Rikke Bruntse-Dahl rounds up the good, the bad and the stinky.
  
  


It was a good month for ...

... Mr Martell
The only maker of Stinking Bishop cheese. It features in the new Wallace and Gromit film, The Curse of the Were-Rabbit. The film isn't out until Friday and yet demand has already increased 100 per cent. Not that Mr Martell, who produces just 20 tons of cheese a year, will be doing anything about that. 'I just want an easy life,' he says.' If I make any more cheese I will need more staff and a bigger vat and that means knocking down a wall. I can't be bothered.'

... Bangers
Sophisticated sausages made of better quality meat and a wide range of ingredients are reportedly reasons for the great comeback of bangers in the UK. It is predicted that Brits will eat 189,000 tonnes this year, which is 17 per cent more than in 2000.

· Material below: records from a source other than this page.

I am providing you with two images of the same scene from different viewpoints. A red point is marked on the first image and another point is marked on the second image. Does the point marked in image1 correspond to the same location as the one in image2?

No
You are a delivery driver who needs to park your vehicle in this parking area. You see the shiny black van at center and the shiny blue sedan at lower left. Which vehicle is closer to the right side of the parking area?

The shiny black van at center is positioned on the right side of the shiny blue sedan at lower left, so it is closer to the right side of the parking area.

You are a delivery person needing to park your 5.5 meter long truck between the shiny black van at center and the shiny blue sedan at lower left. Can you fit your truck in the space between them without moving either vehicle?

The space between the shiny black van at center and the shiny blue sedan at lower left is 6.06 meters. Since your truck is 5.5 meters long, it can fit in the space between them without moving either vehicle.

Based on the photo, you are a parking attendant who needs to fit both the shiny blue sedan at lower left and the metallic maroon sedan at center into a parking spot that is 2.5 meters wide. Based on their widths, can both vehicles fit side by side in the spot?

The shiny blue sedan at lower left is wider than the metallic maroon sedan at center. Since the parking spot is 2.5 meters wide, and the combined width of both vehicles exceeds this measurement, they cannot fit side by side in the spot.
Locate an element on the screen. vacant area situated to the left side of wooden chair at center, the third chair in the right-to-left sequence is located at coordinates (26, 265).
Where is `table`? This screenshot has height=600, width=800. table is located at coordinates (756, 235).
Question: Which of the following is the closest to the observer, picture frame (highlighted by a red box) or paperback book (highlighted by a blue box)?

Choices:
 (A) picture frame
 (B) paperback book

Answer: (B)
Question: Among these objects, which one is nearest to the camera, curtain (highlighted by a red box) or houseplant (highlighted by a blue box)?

... Healthier school dinners
After a failed appeal to the local council and caterers to improve school dinners at Gorringe Park Primary in Mitcham, Surrey, headteacher Alan Coode succeeded in getting the menu changed by posting a photographic diary of the unhealthy food the children were fed. On his school's website.

... For everyone
who loves gorging The newest approach (or oldest - the Warrior Diet is based on the Stone Age man's eating habits) to losing weight invites you to eat as much as you can of your favourite foods. Between 4pm -7pm. The rest of the day you have to starve. Experts are sceptical.

... Hollywood stars
and the like A new IV drip diet containing a fat-burning mixture makes it possible to exercise without needing to eat. Experts are even more sceptical.

... Making junk food healthy
Seaweed is the miracle ingredient that could turn burgers and cakes into healthy, high- fibre foods. Scientists suggest that two varieties of seaweed, which contain a special fibre extract, could replace the fat in junk food without affecting the taste, look or odour. As an added bonus, it helps combat diabetes, heart disease and bowel cancer.

It was a bad month for...

... Bread rolls
Hugh Grant was appalled when a bread roll was lobbed at him at Annabel's, a chichi private club in London's Berkeley Square. It landed in Grant's soup.

... Alex Twain
Gordon Ramsay's scholar of the year overslept and failed to show up for an interview at GMTV. Ramsay was furious that he'd been left 'looking like an idiot, twiddling my thumbs on the sofa'. So he took back the car Twain had won. 'He doesn't deserve it after being so useless.'

... Garlic
It seems the French have lost their taste for the most ubiquitous flavour in Gallic cuisine and sales are dropping. Nonetheless, every man, woman and child in the country still eats the stuff - it's just that they only get through 800g a head per year, whereas a decade ago they ate 900g.

... Living in the country

A report commissioned by Defra found that people living near farms could be suffering from chemical exposure due to pesticide spraying on crops. Campaigners argue for a bufferzone around the edge of fields.

... Crisp-eating school children and vending machines
Sweets, crisps, fizz and other sugary edibles have been banned from school vending machines to tackle obesity.